Via an innovative marketing stunt used to launch his new album, the American hip hop artist Jay Z, has re-written a 55 year old rule used for measuring album sales.
The 43 year old rappers latest album Magna Carta The Holy Grail, was only officially released Thursday 4th July 2013. However prior to this Samsung purchased one million digital copies to be given away to owners of their handsets.
That quantity of sales have already turned the album platinum, though under previous RIAA (Recording Industry Association of America) guidelines 30 days would be required to pass in order for this to be validated. A timeframe historically needed to accurately tally physical sales i.e. CDs, cassettes, vinyl and other formats.

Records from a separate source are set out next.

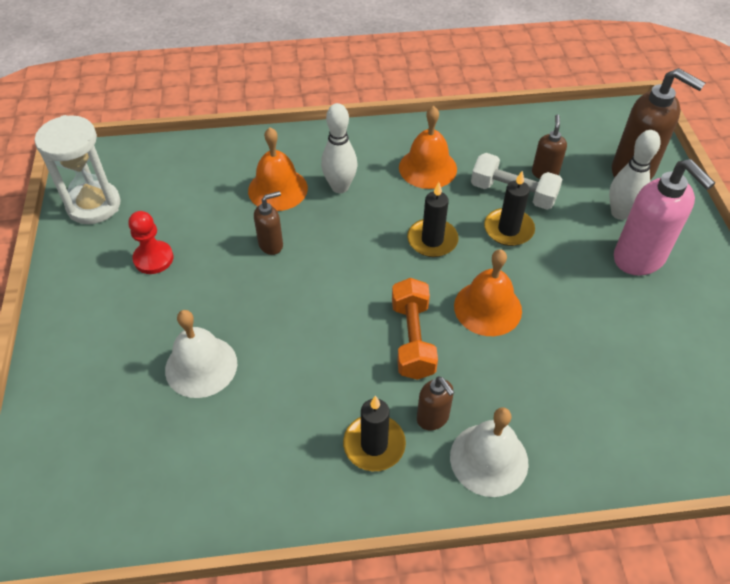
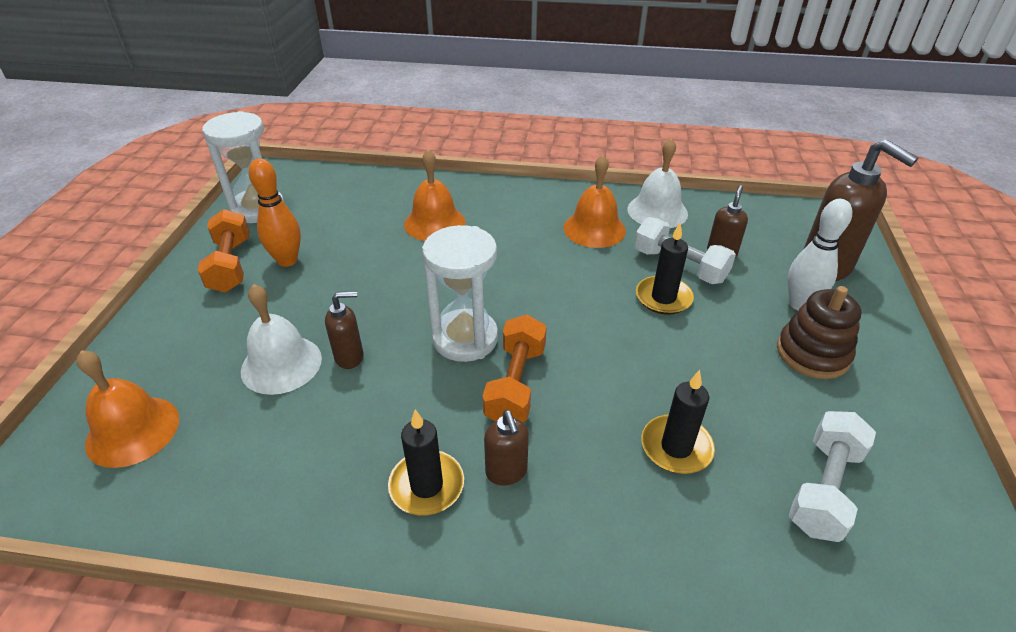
camera: 15 degrees right, 10 degrees down
red pawn [128,211,174,274] -> orange bowling pin [249,158,301,267]
brown soap dispenser [254,191,283,255] -> brown soap dispenser moved to [325,291,363,369]
white bowling pin [321,103,357,193] -> none
black candle [407,182,458,257] -> black candle moved to [642,370,715,474]
white bell [450,407,529,497] -> white bell moved to [627,138,688,228]
orange bell [454,249,522,336] -> orange bell moved to [76,350,179,468]
pink soap dispenser [614,159,715,276] -> brown stacking toy [777,286,861,379]
none -> orange dumbbell [198,209,250,293]
none -> white hourglass [422,225,498,362]
none -> white dumbbell [789,411,876,542]

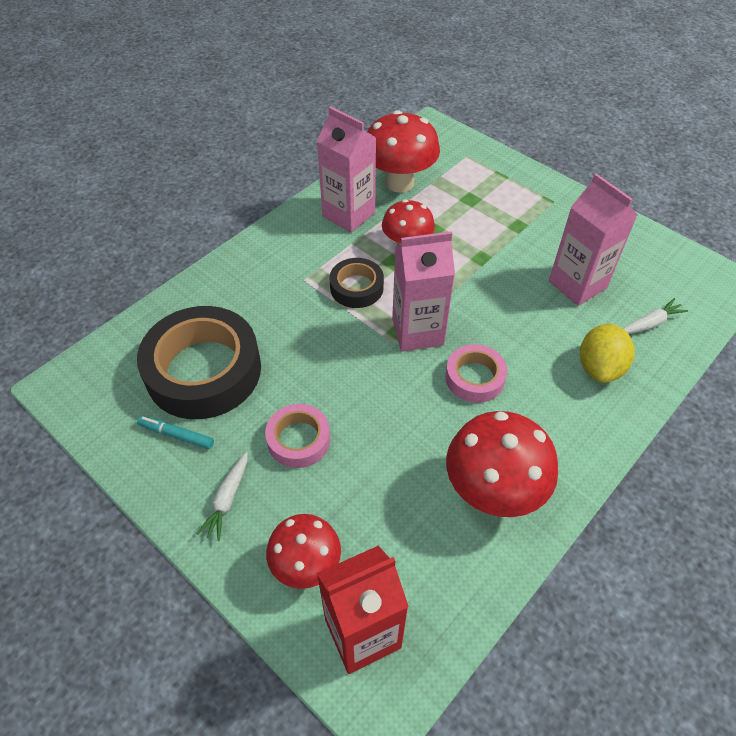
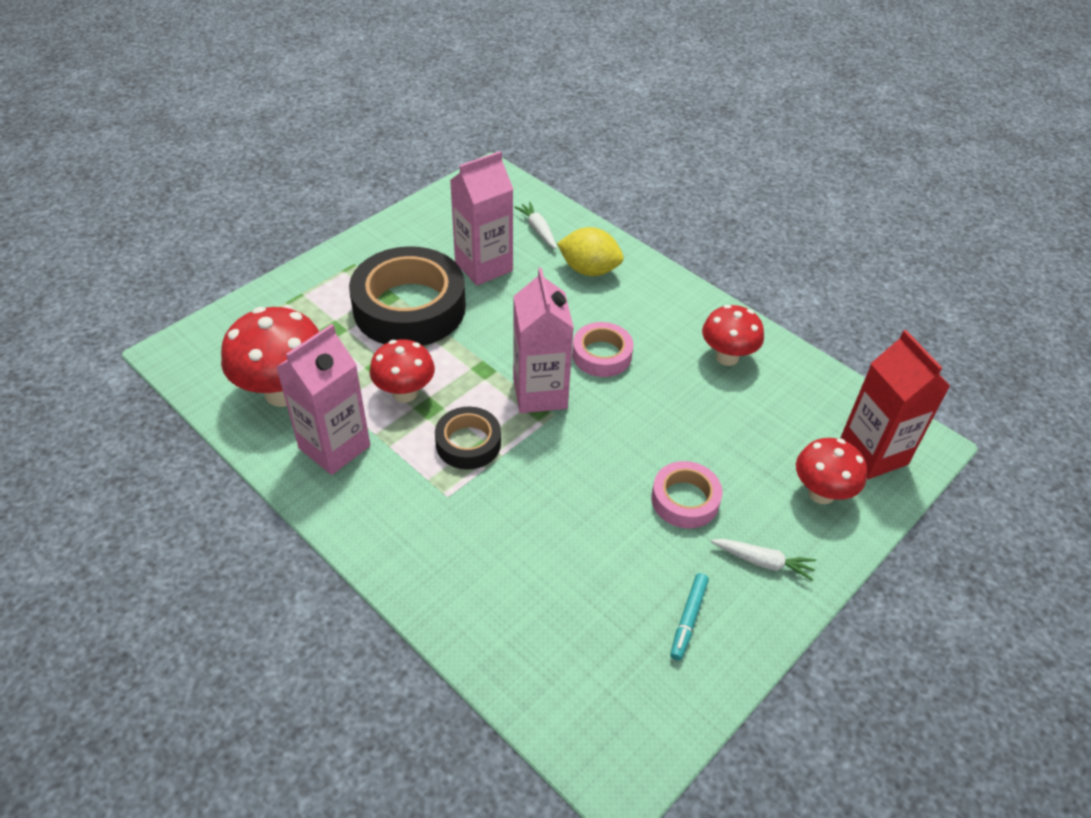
camera: 90 degrees left, 5 degrees down
black tape [137,306,261,419] -> black tape moved to [349,246,466,346]
red mushroom [446,411,558,517] -> red mushroom [702,305,764,366], size x0.64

The change in ruling confirmed last week to allow digital sales to count from the album release date, is reflective of the general shift from physical to digital music and that the music industry is beginning to evolve with these ‘Internet Age’ changes. This is something they have been criticised frequently for failing to do over the years. In fact, further changes to guidelines this week confirmed that along with traditional music forms and downloads, sales will also look at numbers from a whole host of other internet based music platforms including MOG, Muve Music, Rdio, Rhapsody, Slacker, Spotify, Xbox Music, MTV.com, VEVO, Yahoo! Music, YouTube and more.
Discussing these changes and his role within them, Jay Z said "We don't have any rules; everybody is trying to figure it out…."That's why the Internet is like the Wild West, the Wild Wild West. We need to write the new rules."
It’s a comment that might ring true not only when applied to the music industry, but actually when we consider the internet itself.